At the sixth visit, the incidence of dementia among patients who were normotensive at baseline and also normotensive at the fifth visit was 1.31 per 100 person-years. For those with hypertension (greater than 140/90 mm Hg) at the fifth visit but normotensive at baseline, the incidence was 1.99 per 100 patient-years. For those with hypertension at both time points, the incidence was 4.26 per 100 patient-years.



When translated into hazard ratios, those with midlife and late-life hypertension were nearly 50% more likely to develop dementia (HR, 1.49) relative to those who remained normotensive. For those who had only midlife hypertension, the risk was also significantly increased (HR, 1.41) relative to those who remained normotensive at both time points.

Those with midlife hypertension but late-life hypotension were also found to be at greater risk of dementia (HR, 1.62) relative to those who remained normotensive.

These data support the premise that uncontrolled midlife hypertension increases risk of dementia but do not touch on whether blood pressure reductions reduce this risk. However, a second study published simultaneously provided at least some evidence that blood pressure control might offer some protection.

In this report, which is a substudy of the previously published Systolic Blood Pressure Intervention Trial (SPRINT) MIND trial, brain volume changes were evaluated via MRI in 449 of the more than 2,000 patients included in the previously published trial (Williamson JD et al. JAMA. 2019;321[6]:553-61).

After a median 3.4 years of follow-up, mean white matter lesion volume increased only 0.92 cm3 in patients receiving intensive systolic blood pressure control, defined as less than 120 mm Hg, versus 1.45 cm3 in those with higher systolic blood pressures.

These substudy data are encouraging, but it is important to recognize that the previously published and larger SPRINT MIND trial did not achieve its endpoint. In that study, the protection against dementia was nonsignificant (HR, 0.83; 95% confidence interval, 0.67-1.04).

In addition, the lower loss in white matter volume with intensive blood pressure lowering in the MRI substudy was accompanied with a greater loss in total brain volume (–30.6 vs. –26.9 cm3), which is considered a potentially negative effect.

As a result, the picture for risk management remains unclear, according to an editorial that accompanied publication of both studies.

“The important clinical question is whether changes of a few cubic millimeters in white matter hyperintensity volume or brain make a difference on brain function,” observed the author of the editorial, Shyam Prabhakaran, MD, of the department of neurology at the University of Chicago.



He believes that there are several findings from both studies that are “encouraging” in regard to blood pressure control for the prevention of dementia, but he also listed many unanswered questions, including why benefits observed to date have been so modest. He speculated that meaningful clinical benefits might depend on a multimodal approach that includes modification of other vascular risk factors, such as elevated lipids.

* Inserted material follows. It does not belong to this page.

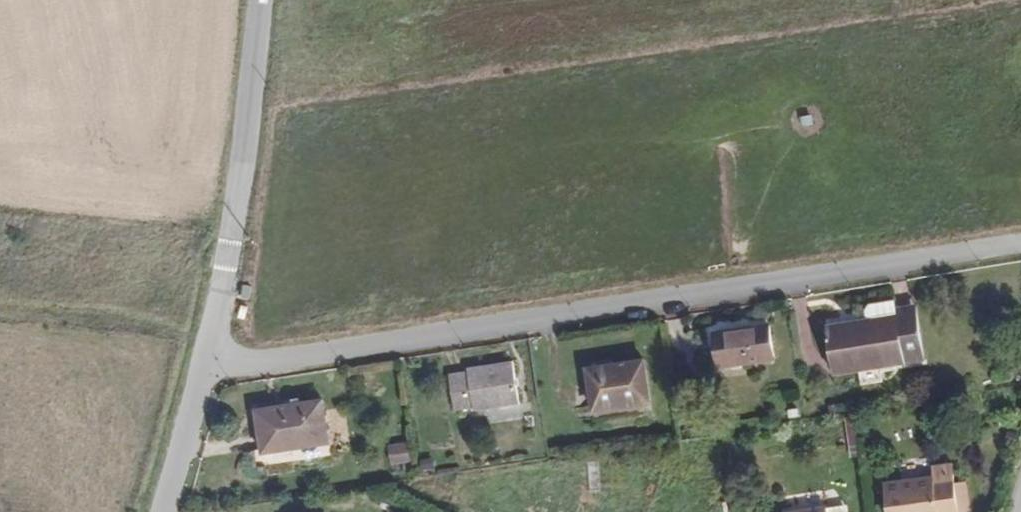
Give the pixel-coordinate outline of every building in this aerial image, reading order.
[(871,61),(859,60),(858,71),(871,72),(871,61)] [(896,313),(894,304),(893,298),(868,302),(864,308),(866,317),(896,313)] [(920,354),(911,302),(894,304),(896,313),(904,357),(920,354)] [(904,357),(896,313),(866,317),(825,324),(829,347),(832,370),(904,357)] [(779,360),(774,327),(714,337),(719,369),(779,360)] [(522,398),(515,356),(472,361),(473,366),(449,370),(458,407),(522,398)] [(654,408),(648,361),(585,369),(592,416),(654,408)] [(330,438),(322,394),(260,403),(265,446),(330,438)] [(855,414),(845,415),(852,459),(862,457),(855,414)] [(24,430),(11,431),(12,445),(25,444),(24,430)] [(412,469),(411,441),(388,442),(389,463),(406,463),(406,470),(412,469)] [(435,467),(434,456),(418,458),(420,470),(435,467)] [(955,485),(952,463),(934,466),(935,477),(885,483),(888,511),(959,511),(958,508),(955,485)] [(462,470),(461,464),(438,468),(439,474),(462,470)] [(971,507),(968,483),(955,485),(958,508),(971,507)]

He also suggested that many issues regarding intensive blood pressure control for preventing dementia are unresolved, suggesting the need for more studies.

Not least, “later blood-pressure lowering interventions require careful monitoring for the potential cognitive harm associated with late-life hypotension,” Dr. Prabhakaran noted. Calling the effects of blood pressure control on brain health “nuanced,” he concluded that there is an opportunity for blood pressure modifications to prevent dementia, but stressed that optimal blood pressure targets for the purposes of preventing dementia are unknown.

The ARIC and SPRINT studies are supported by the National Institutes of Health. Several authors reported relationships with industry but no conflicts of interest relevant to this study.